#### Brief
Reproduce the lines below verbatim, beginning with the line that contains "genus: Eugenia" and continuing through the final line.

#### Material provided
####################
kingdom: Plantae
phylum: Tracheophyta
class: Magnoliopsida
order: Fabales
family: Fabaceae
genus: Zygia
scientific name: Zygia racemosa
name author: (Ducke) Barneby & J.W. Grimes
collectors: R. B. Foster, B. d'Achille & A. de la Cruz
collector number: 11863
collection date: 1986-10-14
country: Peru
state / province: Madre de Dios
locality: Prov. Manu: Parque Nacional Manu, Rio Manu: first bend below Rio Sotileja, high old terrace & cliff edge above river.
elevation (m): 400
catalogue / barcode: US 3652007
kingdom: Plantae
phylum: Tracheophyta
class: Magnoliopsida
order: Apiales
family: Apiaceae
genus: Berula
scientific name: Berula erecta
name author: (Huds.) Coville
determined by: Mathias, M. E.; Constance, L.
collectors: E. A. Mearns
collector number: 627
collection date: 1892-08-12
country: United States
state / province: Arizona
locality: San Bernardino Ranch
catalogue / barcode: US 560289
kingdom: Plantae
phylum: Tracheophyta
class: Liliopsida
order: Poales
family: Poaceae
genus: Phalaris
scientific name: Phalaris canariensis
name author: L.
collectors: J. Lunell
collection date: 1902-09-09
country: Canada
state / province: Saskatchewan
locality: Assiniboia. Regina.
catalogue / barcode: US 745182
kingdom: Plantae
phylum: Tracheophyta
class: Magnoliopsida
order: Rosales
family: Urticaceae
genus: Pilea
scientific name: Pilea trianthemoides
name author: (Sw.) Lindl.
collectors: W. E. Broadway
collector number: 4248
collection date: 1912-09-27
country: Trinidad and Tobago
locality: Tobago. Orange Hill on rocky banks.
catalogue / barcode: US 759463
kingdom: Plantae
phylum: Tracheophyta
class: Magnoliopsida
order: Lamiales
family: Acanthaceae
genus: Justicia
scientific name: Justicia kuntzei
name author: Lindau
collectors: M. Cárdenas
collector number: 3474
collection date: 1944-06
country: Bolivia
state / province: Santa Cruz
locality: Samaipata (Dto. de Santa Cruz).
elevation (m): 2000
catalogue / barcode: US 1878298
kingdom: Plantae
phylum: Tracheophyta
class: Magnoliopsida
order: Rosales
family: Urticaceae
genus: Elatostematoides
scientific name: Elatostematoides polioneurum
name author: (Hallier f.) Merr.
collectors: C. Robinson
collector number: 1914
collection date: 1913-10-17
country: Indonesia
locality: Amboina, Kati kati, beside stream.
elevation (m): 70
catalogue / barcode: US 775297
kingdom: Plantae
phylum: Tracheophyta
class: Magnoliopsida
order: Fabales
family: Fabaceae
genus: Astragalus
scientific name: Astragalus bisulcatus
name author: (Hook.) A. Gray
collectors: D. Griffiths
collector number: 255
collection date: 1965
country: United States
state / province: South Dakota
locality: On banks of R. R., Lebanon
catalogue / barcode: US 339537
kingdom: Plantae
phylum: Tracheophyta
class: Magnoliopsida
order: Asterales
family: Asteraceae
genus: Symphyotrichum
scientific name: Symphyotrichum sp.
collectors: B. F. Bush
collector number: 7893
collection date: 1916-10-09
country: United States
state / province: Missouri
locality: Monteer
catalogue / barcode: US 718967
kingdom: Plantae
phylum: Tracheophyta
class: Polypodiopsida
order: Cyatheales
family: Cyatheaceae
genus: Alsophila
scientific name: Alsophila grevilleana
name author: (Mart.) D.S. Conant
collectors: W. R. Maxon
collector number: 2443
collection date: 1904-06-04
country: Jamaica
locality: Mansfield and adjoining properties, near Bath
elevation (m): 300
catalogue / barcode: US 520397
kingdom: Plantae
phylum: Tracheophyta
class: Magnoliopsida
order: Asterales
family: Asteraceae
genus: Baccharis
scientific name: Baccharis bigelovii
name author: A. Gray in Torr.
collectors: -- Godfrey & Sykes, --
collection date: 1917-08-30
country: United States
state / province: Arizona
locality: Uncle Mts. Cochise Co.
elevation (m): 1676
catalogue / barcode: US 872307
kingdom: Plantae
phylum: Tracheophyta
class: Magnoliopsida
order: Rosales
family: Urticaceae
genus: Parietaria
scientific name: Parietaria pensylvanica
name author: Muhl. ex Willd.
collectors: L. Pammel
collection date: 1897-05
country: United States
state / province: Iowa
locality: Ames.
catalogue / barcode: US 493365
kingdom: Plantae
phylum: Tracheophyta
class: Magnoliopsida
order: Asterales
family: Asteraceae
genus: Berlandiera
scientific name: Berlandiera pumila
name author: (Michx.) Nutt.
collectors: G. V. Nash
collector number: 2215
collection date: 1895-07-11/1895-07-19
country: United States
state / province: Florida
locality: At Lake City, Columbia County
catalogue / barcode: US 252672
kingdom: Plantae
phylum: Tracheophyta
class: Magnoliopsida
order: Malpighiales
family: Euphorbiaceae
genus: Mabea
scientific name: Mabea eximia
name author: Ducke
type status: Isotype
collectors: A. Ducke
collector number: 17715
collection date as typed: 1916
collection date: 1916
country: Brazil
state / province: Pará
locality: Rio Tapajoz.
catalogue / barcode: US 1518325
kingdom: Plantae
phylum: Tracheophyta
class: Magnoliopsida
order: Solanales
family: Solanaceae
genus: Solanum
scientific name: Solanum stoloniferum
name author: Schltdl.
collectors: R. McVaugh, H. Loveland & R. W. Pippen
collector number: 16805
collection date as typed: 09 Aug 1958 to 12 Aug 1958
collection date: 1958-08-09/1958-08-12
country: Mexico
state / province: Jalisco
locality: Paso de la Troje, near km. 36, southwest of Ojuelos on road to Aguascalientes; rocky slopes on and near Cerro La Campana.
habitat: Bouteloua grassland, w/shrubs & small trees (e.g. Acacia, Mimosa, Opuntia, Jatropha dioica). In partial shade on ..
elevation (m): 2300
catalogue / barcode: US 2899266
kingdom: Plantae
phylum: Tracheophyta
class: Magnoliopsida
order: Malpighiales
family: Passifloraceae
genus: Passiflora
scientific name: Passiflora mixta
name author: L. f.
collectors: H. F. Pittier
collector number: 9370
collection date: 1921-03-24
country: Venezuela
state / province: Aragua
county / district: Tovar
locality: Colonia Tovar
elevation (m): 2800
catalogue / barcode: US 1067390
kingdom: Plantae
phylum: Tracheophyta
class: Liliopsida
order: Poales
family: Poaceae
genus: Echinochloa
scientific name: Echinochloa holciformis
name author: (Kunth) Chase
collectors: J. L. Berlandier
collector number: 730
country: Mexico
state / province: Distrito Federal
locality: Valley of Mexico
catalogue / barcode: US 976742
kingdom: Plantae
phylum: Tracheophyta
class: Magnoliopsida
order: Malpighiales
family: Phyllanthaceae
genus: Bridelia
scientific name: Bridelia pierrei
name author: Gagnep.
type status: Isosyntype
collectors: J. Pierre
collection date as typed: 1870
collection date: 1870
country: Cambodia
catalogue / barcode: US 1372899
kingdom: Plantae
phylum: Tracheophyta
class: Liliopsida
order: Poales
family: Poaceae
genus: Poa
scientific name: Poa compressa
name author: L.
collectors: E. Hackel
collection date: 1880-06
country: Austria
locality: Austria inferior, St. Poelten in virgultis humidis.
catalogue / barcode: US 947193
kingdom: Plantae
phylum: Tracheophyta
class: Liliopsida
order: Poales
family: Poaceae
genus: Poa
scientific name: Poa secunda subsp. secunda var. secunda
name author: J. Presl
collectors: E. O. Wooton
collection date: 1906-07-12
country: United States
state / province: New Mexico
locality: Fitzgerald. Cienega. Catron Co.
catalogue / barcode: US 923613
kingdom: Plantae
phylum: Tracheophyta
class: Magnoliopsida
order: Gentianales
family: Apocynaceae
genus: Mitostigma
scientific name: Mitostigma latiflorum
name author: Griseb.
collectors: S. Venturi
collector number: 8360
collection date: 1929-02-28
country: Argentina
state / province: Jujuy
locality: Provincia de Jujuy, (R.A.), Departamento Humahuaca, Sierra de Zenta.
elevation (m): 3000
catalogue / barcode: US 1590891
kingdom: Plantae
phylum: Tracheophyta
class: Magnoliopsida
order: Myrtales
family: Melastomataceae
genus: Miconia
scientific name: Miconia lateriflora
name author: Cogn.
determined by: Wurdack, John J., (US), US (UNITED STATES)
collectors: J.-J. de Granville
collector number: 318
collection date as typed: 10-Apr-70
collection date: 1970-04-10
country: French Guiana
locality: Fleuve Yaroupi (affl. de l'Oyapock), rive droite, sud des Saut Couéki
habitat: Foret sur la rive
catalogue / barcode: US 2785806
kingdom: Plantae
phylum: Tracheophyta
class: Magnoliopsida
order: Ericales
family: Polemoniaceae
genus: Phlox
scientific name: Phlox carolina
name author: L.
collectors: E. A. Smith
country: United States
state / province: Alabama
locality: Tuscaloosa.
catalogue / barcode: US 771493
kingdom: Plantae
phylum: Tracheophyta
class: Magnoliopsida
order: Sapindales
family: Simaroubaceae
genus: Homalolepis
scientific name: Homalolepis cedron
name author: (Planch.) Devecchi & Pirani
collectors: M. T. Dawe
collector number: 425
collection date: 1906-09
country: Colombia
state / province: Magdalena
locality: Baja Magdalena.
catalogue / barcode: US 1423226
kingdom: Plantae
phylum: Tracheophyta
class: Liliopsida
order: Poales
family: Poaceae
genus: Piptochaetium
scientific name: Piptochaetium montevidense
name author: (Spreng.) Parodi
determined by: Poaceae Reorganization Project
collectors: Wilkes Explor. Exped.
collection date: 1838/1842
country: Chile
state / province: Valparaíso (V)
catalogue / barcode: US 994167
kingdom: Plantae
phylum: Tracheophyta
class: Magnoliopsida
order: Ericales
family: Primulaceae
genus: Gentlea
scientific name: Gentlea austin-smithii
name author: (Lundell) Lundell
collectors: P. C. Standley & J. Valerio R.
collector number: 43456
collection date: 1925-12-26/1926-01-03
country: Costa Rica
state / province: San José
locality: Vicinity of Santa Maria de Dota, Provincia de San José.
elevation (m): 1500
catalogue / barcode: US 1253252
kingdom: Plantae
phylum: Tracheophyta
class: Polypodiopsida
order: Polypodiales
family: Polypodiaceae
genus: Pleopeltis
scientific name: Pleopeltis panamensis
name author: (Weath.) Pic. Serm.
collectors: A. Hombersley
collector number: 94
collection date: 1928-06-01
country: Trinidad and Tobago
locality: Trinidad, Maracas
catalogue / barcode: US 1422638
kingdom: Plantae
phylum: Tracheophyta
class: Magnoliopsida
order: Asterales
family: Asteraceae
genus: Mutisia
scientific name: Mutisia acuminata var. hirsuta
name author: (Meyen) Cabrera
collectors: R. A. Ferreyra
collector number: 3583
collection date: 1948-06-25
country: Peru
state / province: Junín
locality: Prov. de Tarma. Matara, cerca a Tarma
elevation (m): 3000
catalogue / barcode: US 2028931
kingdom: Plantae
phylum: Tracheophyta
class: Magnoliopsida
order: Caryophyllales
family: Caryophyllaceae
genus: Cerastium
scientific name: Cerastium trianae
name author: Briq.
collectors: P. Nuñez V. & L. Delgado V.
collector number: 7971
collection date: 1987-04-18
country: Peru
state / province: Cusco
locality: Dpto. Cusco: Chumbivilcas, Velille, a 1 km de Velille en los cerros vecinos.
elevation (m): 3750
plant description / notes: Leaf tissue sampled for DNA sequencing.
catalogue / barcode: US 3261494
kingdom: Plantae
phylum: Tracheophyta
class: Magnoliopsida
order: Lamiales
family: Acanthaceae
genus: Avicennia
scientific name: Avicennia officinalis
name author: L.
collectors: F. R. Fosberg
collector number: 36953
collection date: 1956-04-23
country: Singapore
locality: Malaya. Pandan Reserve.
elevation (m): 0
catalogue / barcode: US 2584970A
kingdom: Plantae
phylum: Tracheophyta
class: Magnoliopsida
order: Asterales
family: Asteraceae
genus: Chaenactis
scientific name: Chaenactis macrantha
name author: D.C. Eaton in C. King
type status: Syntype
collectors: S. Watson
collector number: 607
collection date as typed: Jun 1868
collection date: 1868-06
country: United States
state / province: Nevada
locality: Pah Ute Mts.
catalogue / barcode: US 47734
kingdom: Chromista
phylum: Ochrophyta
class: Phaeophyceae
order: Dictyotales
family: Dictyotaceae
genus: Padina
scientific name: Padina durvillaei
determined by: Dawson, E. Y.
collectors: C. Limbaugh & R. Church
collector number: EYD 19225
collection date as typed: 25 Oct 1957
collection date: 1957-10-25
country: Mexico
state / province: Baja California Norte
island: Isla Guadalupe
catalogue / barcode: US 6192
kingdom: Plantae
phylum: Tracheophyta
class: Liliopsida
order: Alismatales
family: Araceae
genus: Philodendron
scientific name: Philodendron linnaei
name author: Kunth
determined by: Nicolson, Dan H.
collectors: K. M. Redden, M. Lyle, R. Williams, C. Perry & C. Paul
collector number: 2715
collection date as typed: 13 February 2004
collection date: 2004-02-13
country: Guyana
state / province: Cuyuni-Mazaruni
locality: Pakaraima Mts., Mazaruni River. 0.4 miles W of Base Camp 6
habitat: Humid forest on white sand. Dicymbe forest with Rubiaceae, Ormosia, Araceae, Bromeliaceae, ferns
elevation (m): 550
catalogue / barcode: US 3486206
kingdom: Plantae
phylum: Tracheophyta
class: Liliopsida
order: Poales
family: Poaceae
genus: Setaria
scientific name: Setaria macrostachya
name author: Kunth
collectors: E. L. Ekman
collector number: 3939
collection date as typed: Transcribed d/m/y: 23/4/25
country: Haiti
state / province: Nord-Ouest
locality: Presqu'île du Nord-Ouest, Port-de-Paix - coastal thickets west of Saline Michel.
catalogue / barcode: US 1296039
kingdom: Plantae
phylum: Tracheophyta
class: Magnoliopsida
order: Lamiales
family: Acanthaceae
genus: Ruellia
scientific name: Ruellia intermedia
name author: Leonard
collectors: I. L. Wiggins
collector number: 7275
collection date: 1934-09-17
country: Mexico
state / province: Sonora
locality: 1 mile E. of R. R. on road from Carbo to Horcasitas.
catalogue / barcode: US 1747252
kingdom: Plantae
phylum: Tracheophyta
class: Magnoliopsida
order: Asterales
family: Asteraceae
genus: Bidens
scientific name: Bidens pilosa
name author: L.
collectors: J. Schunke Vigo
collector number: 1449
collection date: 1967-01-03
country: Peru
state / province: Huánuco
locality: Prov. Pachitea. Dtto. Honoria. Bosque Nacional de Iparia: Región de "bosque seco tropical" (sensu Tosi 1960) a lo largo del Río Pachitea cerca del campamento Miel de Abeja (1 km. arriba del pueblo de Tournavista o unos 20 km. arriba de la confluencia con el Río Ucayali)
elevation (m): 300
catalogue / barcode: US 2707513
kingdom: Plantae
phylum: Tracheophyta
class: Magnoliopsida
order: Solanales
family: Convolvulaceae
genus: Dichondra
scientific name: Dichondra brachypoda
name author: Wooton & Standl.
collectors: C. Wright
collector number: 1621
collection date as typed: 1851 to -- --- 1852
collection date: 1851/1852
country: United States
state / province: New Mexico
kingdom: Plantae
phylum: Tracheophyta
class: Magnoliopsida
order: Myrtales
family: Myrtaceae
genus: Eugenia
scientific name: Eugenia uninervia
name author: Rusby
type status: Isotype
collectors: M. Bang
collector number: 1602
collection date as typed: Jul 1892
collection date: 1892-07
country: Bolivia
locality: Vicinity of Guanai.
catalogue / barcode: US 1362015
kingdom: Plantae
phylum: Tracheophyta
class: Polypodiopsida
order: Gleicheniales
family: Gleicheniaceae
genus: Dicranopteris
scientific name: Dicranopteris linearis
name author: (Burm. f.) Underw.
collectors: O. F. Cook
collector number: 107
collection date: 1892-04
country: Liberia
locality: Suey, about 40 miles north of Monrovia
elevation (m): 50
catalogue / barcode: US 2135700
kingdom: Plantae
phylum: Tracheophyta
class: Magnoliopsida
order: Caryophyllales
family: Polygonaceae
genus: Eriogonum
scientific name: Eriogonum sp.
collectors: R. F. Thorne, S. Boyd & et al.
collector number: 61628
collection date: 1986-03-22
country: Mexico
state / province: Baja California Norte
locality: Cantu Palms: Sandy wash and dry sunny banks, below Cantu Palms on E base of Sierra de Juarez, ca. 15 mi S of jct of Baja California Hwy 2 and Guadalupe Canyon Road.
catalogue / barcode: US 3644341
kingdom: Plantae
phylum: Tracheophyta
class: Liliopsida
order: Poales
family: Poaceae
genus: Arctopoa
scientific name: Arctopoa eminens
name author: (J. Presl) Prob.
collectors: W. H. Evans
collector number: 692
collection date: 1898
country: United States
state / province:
####################
#### Solution
genus: Eugenia
scientific name: Eugenia uninervia
name author: Rusby
type status: Isotype
collectors: M. Bang
collector number: 1602
collection date as typed: Jul 1892
collection date: 1892-07
country: Bolivia
locality: Vicinity of Guanai.
catalogue / barcode: US 1362015
kingdom: Plantae
phylum: Tracheophyta
class: Polypodiopsida
order: Gleicheniales
family: Gleicheniaceae
genus: Dicranopteris
scientific name: Dicranopteris linearis
name author: (Burm. f.) Underw.
collectors: O. F. Cook
collector number: 107
collection date: 1892-04
country: Liberia
locality: Suey, about 40 miles north of Monrovia
elevation (m): 50
catalogue / barcode: US 2135700
kingdom: Plantae
phylum: Tracheophyta
class: Magnoliopsida
order: Caryophyllales
family: Polygonaceae
genus: Eriogonum
scientific name: Eriogonum sp.
collectors: R. F. Thorne, S. Boyd & et al.
collector number: 61628
collection date: 1986-03-22
country: Mexico
state / province: Baja California Norte
locality: Cantu Palms: Sandy wash and dry sunny banks, below Cantu Palms on E base of Sierra de Juarez, ca. 15 mi S of jct of Baja California Hwy 2 and Guadalupe Canyon Road.
catalogue / barcode: US 3644341
kingdom: Plantae
phylum: Tracheophyta
class: Liliopsida
order: Poales
family: Poaceae
genus: Arctopoa
scientific name: Arctopoa eminens
name author: (J. Presl) Prob.
collectors: W. H. Evans
collector number: 692
collection date: 1898
country: United States
state / province:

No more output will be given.